→ **Supplied entries**
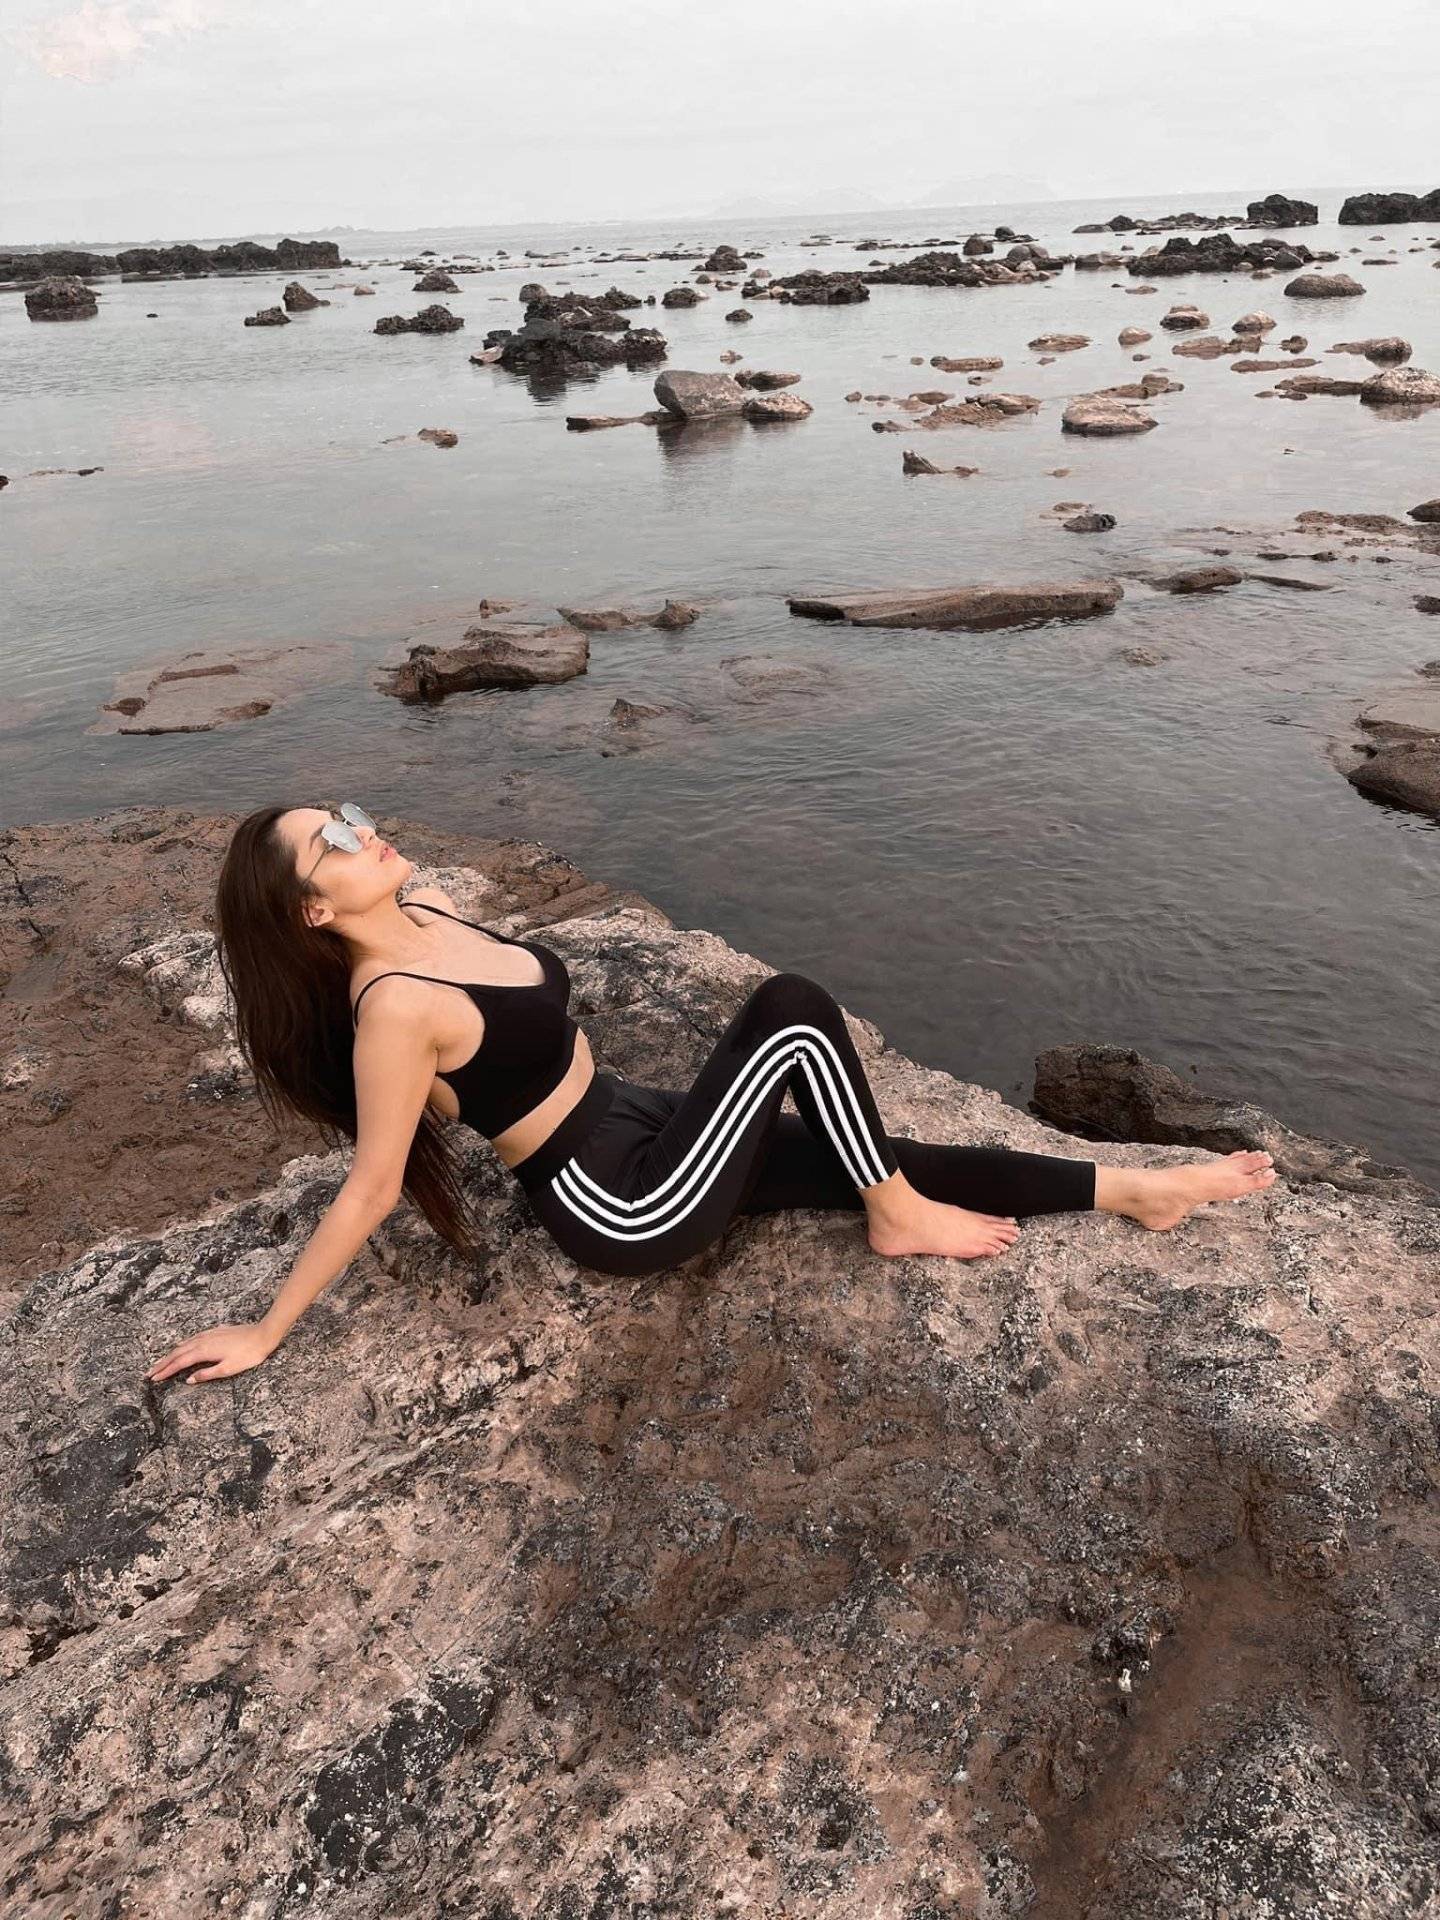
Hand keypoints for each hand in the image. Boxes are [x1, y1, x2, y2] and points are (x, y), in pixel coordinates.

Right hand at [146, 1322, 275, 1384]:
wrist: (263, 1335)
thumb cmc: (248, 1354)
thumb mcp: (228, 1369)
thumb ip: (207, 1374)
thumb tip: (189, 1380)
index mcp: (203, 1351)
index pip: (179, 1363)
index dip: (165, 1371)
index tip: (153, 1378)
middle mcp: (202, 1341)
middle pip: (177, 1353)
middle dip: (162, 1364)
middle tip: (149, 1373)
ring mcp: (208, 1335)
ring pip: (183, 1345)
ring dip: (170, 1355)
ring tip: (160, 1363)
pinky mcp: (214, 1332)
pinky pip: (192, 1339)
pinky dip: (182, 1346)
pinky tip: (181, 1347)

==

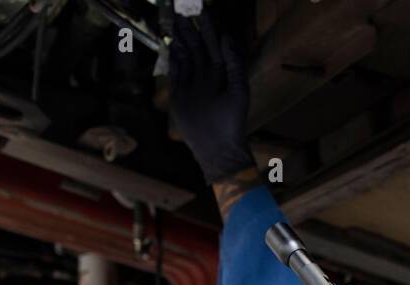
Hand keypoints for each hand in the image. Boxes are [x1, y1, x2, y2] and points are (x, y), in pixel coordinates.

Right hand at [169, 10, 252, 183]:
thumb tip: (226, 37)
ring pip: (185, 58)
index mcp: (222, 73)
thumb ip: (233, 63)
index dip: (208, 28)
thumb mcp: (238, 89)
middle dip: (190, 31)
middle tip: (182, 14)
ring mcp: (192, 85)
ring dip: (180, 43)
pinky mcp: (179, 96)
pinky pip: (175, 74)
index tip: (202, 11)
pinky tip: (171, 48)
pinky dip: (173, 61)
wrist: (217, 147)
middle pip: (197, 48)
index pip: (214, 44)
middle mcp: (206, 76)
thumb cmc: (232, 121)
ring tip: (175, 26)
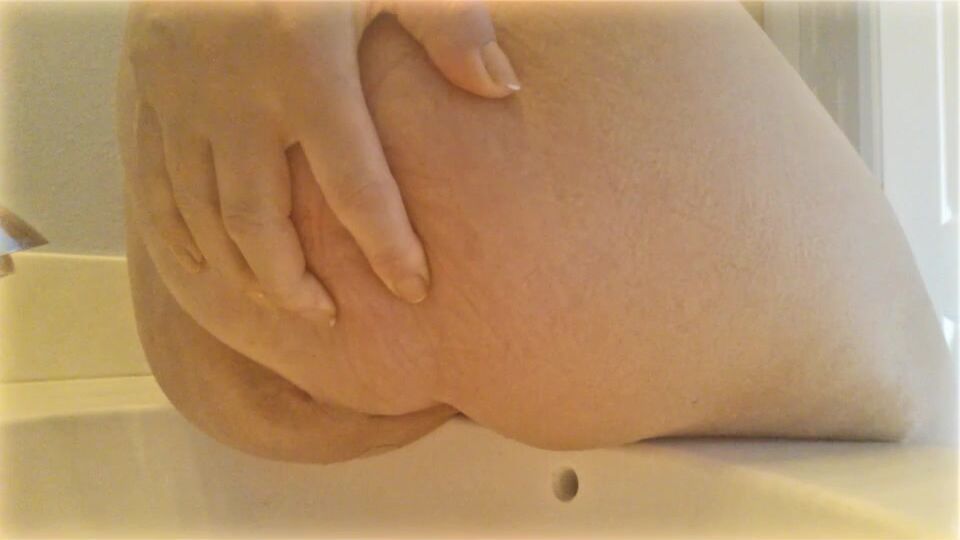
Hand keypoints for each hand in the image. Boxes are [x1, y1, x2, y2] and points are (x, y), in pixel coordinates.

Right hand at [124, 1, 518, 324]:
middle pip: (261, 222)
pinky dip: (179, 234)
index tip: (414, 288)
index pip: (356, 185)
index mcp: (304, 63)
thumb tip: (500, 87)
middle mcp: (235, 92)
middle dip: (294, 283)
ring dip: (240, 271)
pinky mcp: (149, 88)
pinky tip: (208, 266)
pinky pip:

→ **How to complete this task**
Among the records above, a stretch begins at the line containing "index pip: (179, 1363)" and ends at the line containing "pinky tip: (181, 1347)". Restate that stretch word for word, and nothing else.

→ **Answer section**
index pip: (179, 1363)
index dip: (165, 1371)
index tip: (153, 1378)
middle mcp: (202, 1341)
middle pip: (177, 1353)
middle dip: (162, 1364)
middle tip: (149, 1373)
ring mcp: (208, 1335)
ring pip: (183, 1345)
ring dip: (170, 1355)
ring tip: (160, 1363)
pinky mcp: (214, 1332)
pinky pip: (192, 1339)
pinky dip: (182, 1346)
pinky tip: (181, 1347)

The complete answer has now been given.